= Provided data =

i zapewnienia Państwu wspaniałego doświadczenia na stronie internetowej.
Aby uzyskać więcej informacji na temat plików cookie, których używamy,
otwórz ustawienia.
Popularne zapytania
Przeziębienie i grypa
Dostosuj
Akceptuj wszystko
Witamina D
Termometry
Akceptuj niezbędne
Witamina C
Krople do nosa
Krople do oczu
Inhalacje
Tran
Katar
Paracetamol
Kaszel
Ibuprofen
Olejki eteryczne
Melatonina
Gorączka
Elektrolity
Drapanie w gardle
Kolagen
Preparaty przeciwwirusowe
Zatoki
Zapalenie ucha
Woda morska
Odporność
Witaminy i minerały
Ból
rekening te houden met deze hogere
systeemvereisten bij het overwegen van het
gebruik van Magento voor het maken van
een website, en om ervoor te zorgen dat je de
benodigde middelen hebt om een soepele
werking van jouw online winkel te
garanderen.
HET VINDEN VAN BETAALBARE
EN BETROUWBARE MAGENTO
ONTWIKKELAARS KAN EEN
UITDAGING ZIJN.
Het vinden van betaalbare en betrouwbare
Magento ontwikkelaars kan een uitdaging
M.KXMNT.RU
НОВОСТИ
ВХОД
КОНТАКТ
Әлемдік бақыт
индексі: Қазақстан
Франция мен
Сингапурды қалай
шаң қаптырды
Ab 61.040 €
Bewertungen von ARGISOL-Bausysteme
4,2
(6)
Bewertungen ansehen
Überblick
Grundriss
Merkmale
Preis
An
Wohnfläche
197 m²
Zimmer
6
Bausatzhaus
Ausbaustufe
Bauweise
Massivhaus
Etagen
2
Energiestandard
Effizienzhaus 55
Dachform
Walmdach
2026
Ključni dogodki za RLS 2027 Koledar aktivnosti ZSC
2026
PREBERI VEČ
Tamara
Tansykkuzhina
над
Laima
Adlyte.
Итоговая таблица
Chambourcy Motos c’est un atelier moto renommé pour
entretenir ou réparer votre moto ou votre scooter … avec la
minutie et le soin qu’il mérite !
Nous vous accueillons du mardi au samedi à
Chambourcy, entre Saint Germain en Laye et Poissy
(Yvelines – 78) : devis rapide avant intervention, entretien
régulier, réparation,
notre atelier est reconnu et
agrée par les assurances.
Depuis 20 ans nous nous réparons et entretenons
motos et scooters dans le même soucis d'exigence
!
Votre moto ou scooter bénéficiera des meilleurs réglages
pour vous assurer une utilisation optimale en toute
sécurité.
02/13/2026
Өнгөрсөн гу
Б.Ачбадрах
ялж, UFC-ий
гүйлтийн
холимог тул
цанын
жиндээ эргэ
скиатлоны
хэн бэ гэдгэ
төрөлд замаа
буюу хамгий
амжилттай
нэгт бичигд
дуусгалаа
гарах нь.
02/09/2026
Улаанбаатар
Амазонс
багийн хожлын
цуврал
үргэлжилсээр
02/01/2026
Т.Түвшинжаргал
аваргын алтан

= The task =
Print out all the entries above exactly.

= Answer to this task =
i zapewnienia Państwu wspaniałego doświadczenia na stronie internetowej.
Aby uzyskać więcej informacji na temat plików cookie, których używamy,
otwórz ustawienia.
Popularne zapytania
Przeziębienie i grypa
Dostosuj
Akceptuj wszystko
Witamina D
Termometry
Akceptuj niezbędne
Witamina C
Krople do nosa
Krople do oczu
Inhalacje
Tran
Katar
Paracetamol
Kaszel
Ibuprofen
Olejki eteryczne
Melatonina
Gorączka
Elektrolity
Drapanie w gardle
Kolagen
Preparaty przeciwwirusowe
Zatoki
Zapalenie ucha
Woda morska
Odporność
Witaminy i minerały
Ból
rekening te houden met deze hogere
systeemvereisten bij het overwegen van het
gebruik van Magento voor het maken van
een website, en om ervoor te zorgen dat je de
benodigde middelen hebt om een soepele
werking van jouw online winkel te
garanderen.
HET VINDEN VAN BETAALBARE
EN BETROUWBARE MAGENTO
ONTWIKKELAARS KAN EEN
UITDAGING ZIJN.
Het vinden van betaalbare en betrouwbare
Magento ontwikkelaars kan een uitdaging
M.KXMNT.RU
НОВОСТИ
ВХОД
КОНТАКТ
Әлемдік бақыт
индексі: Қазақстан
Франция мен
Сингапурды қалай
шаң қаптырды
Ab 61.040 €
Bewertungen von ARGISOL-Bausysteme
4,2
(6)
Bewertungen ansehen
Überblick
Grundriss
Merkmale
Preis
An
Wohnfläche
197 m²
Zimmer
6
Bausatzhaus
Ausbaustufe
Bauweise
Massivhaus
Etagen
2
Energiestandard
Effizienzhaus 55
Dachform
Walmdach
2026
Ključni dogodki za RLS 2027 Koledar aktivnosti ZSC
2026
PREBERI VEČ
Tamara
Tansykkuzhina
над
Laima
Adlyte.
Итоговая таблица
Chambourcy Motos c’est un atelier moto renommé pour
entretenir ou réparer votre moto ou votre scooter … avec la
minutie et le soin qu’il mérite !
Nous vous accueillons du mardi au samedi à
Chambourcy, entre Saint Germain en Laye et Poissy
(Yvelines – 78) : devis rapide avant intervention, entretien
régulier, réparation,
notre atelier est reconnu et
agrée par les assurances.
Depuis 20 ans nous nous réparons et entretenons
motos et scooters dans le même soucis d'exigence
!
Votre moto ou scooter bénéficiera des meilleurs réglages
pour vous assurer une utilisation optimale en toute
sécurité.
02/13/2026
Өнгөрсөн гу
Б.Ачбадрах
ялж, UFC-ий
гүйлтийн
холимог тул
цанын
жиндээ эргэ
скиатлоны
хэн бэ гэдгэ
төрөлд замаа
буюу хамгий
амжилттай
нэгт бичигд
дуусгалаа
гарах нь.
02/09/2026
Улаанбаатар
Амазонс
багийн хожлын
цуврал
үргэлжилсээр
02/01/2026
Т.Түвшинжаргал
аваргын алтан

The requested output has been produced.